Thorac Cardiovasc Surg 2013; 61(03): 209-214
DOI: 10.1055/s-0032-1333203
Original Cardiovascular
Georg Thieme Verlag KG Stuttgart · New York

Reversed C Sternotomy versus Conventional Sternotomy in Cardiac Surgery

Veysel Temizkan
1   Department of Cardiovascular Surgery, GATA Haydarpasa Training Hospital, Istanbul, Turkey
,
Gokhan Arslan
1   Department of Cardiovascular Surgery, GATA Haydarpasa Training Hospital, Istanbul, Turkey
,
Murat Ugur
1   Department of Cardiovascular Surgery, GATA Haydarpasa Training Hospital, Istanbul, Turkey
,
Ibrahim Alp
1   Department of Cardiovascular Surgery, GATA Haydarpasa Training Hospital, Istanbul, Turkey
,
Erturk Yedekci
2   Department of Anesthesiology and Reanimation, GATA Haydarpasa Training Hospital, Istanbul, Turkey
,
Alper Ucak
1   Department of Cardiovascular Surgery, GATA Haydarpasa Training Hospital, Istanbul, Turkey
,
Dilaver Tas
3   Department of Respiratory Disease, GATA Haydarpasa Training Hospital, Istanbul, Turkey
,
Ahmet Turan Yilmaz
1   Department of Cardiovascular Surgery, GATA Haydarpasa Training Hospital, Istanbul, Turkey
› Institutsangaben
Weitere Informationen

Publikationsverlauf

08. September 2012

23. November 2012

Publikationsdatum:
23. Januar 2013 (online)

Abstract

Background In this study, cardiac surgery with minimally invasive reversed C sternotomy was compared with conventional sternotomy in patients undergoing valve replacement or septal defect repair.

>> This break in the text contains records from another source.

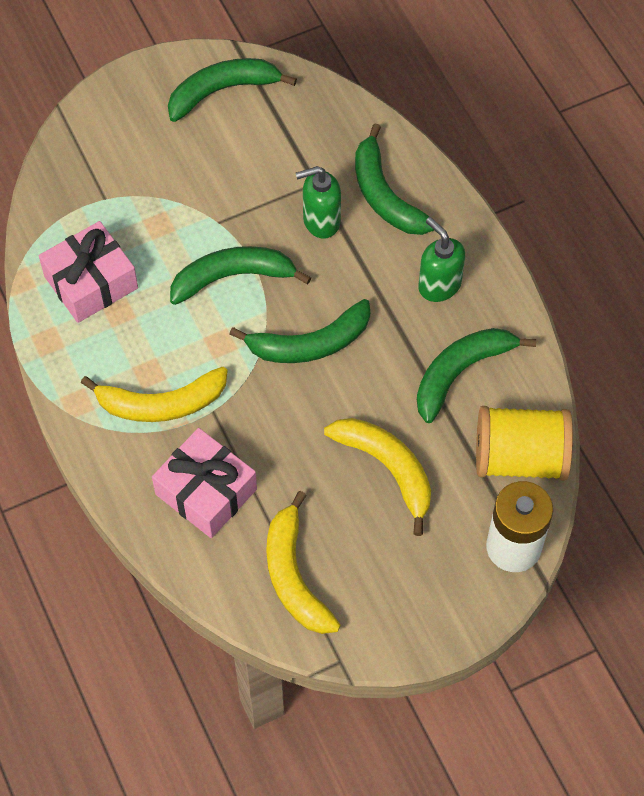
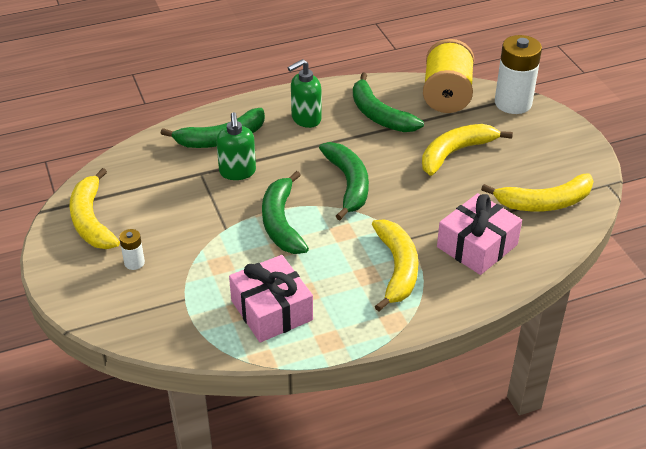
camera: 85 degrees left, 20 degrees down
green banana [168,58,297,122] -> yellow banana [69,168,120,249]
none -> white battery [119,229,145,270]

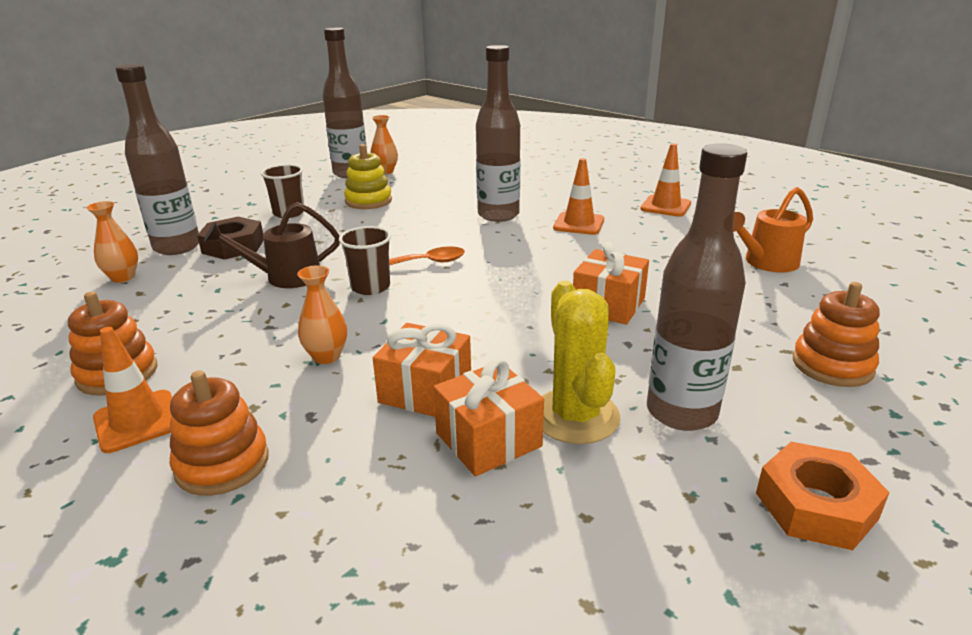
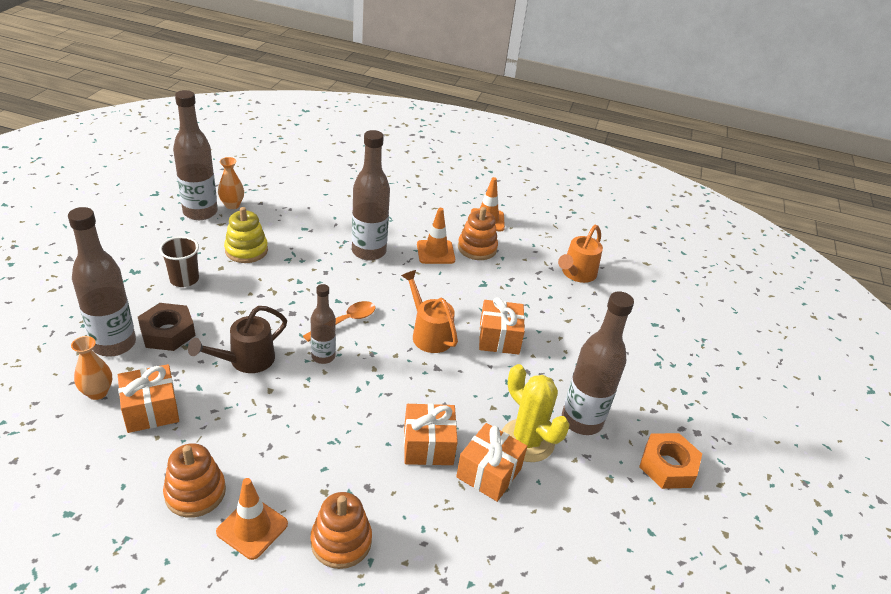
camera: 30 degrees left, 10 degrees up
orange vase [297,265,347,364] -> none
brown cup [339,226,391,295] -> brown bottle [311,284,336,364]
orange stacking toy [793,282,880,387] -> orange stacking toy moved to [458,207,498,260]
none -> orange gift [118,364,179,433]
none -> orange watering can [401,270,458,353]

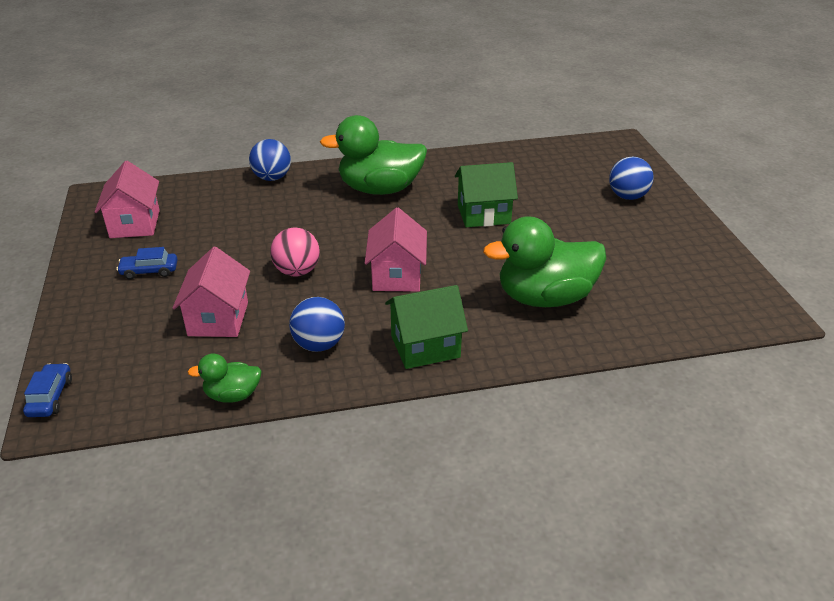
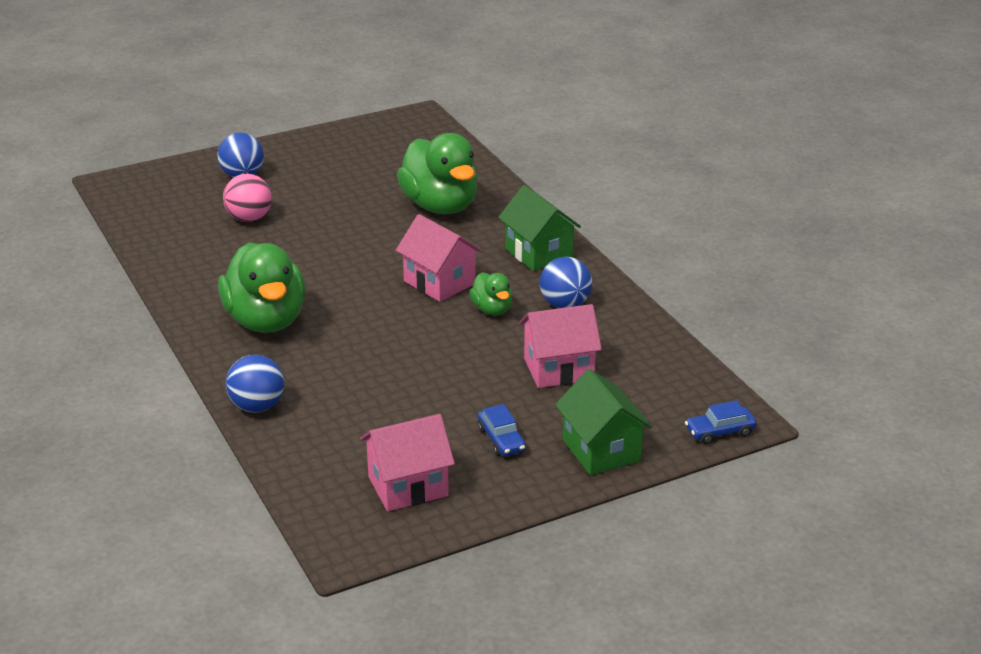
camera: 105 degrees left, 5 degrees down
green duck [188,354,262,403] -> green duck moved to [469,272,512,315]
pink ball [270,228,320,276] -> pink ball moved to [223,174,272,222]
pink house [365,207,427,292] -> pink house turned 60 degrees clockwise [396,214,482,302]
green house [455,162,518,227] -> green house moved to [555,369,652,475]

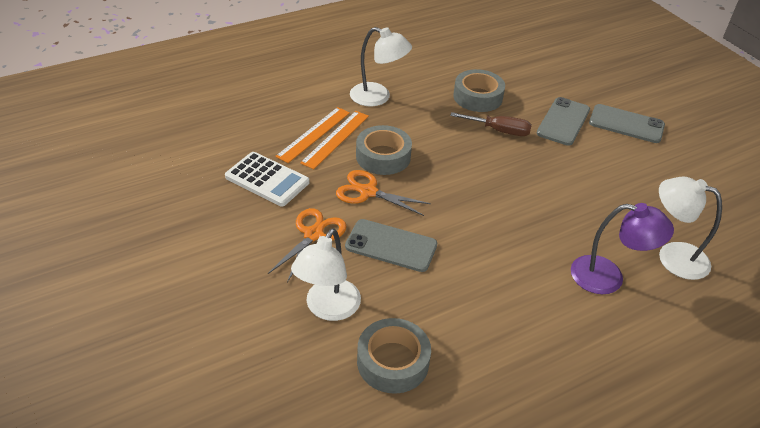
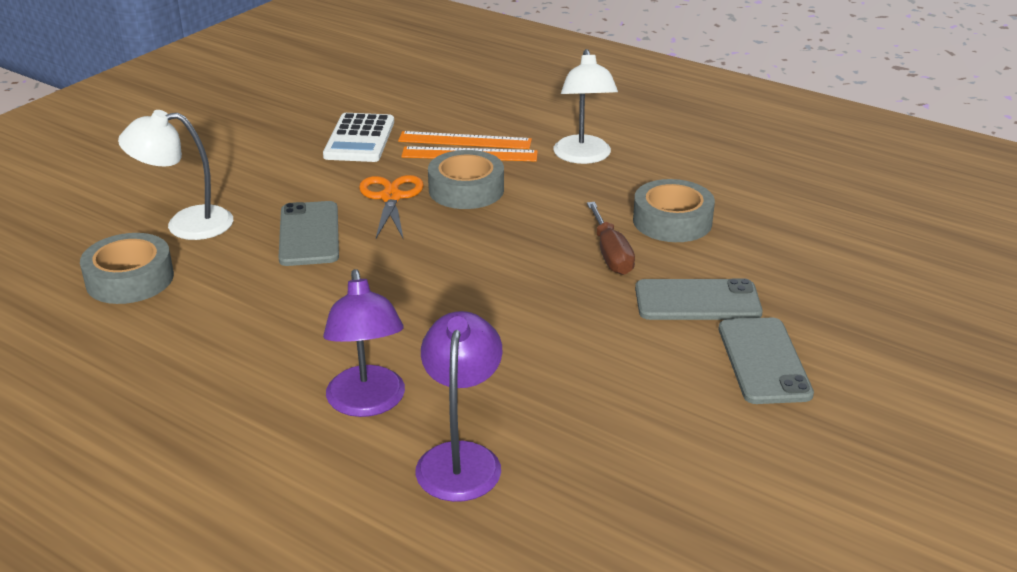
camera: 65 degrees right, 10 degrees down
orange scissors [268,208,347,283] -> none
white lamp [659,177,722,280] -> purple lamp [415,311,502,502]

Methods In this prospective randomized study, 35 patients were assigned into one of two groups for elective cardiac surgery under general anesthesia: Group A (reversed C sternotomy group) and Group B (conventional sternotomy group). Intraoperative variables, intubation time, postoperative drainage volume, pulmonary function tests, sleep quality and quality of life, and requirement for blood transfusion were compared.

Results A significant difference between the two groups was found in blood transfusion requirement, extubation time, and drainage volume. Forced expiratory volume in one second and functional vital capacity were significantly lower in Group B than in Group A at postoperative Month 1. Total sleep component score of Pittsburg Sleep Quality Index in Group B patients was significantly worse at postoperative Month 1. Postoperative assessment of quality of life (physical and mental) also showed a significant difference between the two groups.

Conclusion These preliminary findings suggest that creating an access point without compromising the integrity of the sternum seems to be an advantageous and appropriate technique for suitable patients undergoing cardiac surgery.